Picture Another Bin-tree
Since drawing all those separate bitmaps for each word of each result your user finds is a bit slow, I created a binary-tree of previously created word entries, and scan these before generating any new bitmaps. When the word, spelled exactly the same, including the punctuations trailing it, with the exact same font, size, and color, is not in the binary tree, then the one the program is about to create is stored in the tree and referenced for later. And, when the image you're looking for is already there, then that word's
classWordImage element's bitmap field pointer points to the bitmap in the element which stays in the
WordImage binary tree.
The binary tree can be found in the
public bool WordSetInBinTree(ref classWordImage wordImage)

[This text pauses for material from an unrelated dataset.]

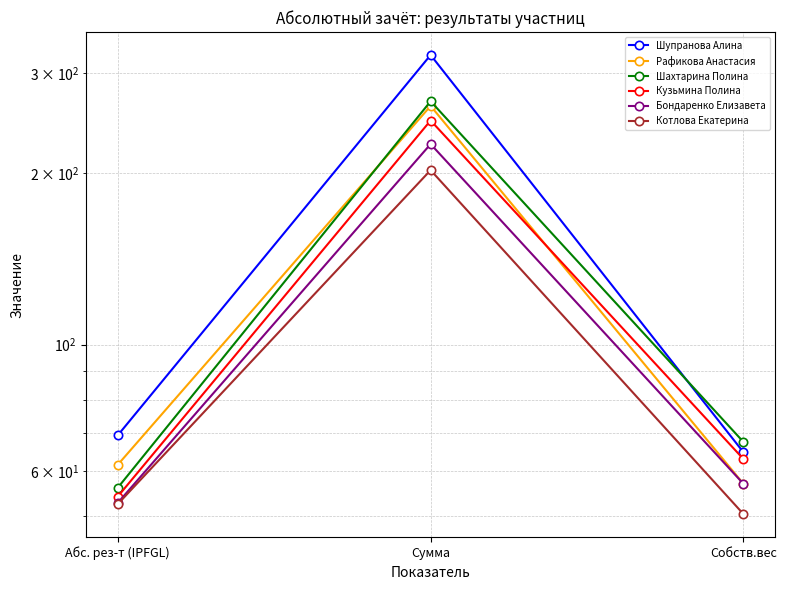

Where is Кузьмина Полина nearest to the value 150?

Собств.вес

Have another look at the pretty picture above. You'll notice two check boxes at the bottom of the dictionary's form. The first one on the left lets you use the dictionary from any other application, either your web-browser or word-processor; simply highlight the word you want to look-up, then punch the keys Ctrl-C or Ctrl-X, and when the word appears in Windows' clipboard, the dictionary will treat it like a search command as if you had typed the word in the text box on the top of the form and pressed Enter.
The second check-box lets you click on the bitmap and have whatever word you clicked defined. This is done through the use of
public classWordImage getWordUnderMouse()
and is called when the
mouse_click event is handled.
As a bonus, you can play a game. Without using the keyboard, but only the mouse, try to click your way from 'zebra' to 'aardvark'. It'll take you hours!
There is a third checkbox now with this new updated version of the GCIDE Dictionary which reads 'Popup Mouse Hover DEfinition'.
When this is checked, any word beneath your mouse cursor, when you let it hover, will have its own pop-up definition appear. A list box will appear beneath the mouse cursor and in front of the word, and beside it, a popup form with that word's definition. The mouse-wheel allows you to scroll over the pop-up definition, and you can also move the mouse down to any of the other entries listed in the list-box should the word you're looking at has several sources for that particular spelling.
I've added a few comments to the code and elaborated more where I thought explanation was needed, but in many cases, the name of the function seemed enough to call it self-explanatory, so you shouldn't have any problem using the classes.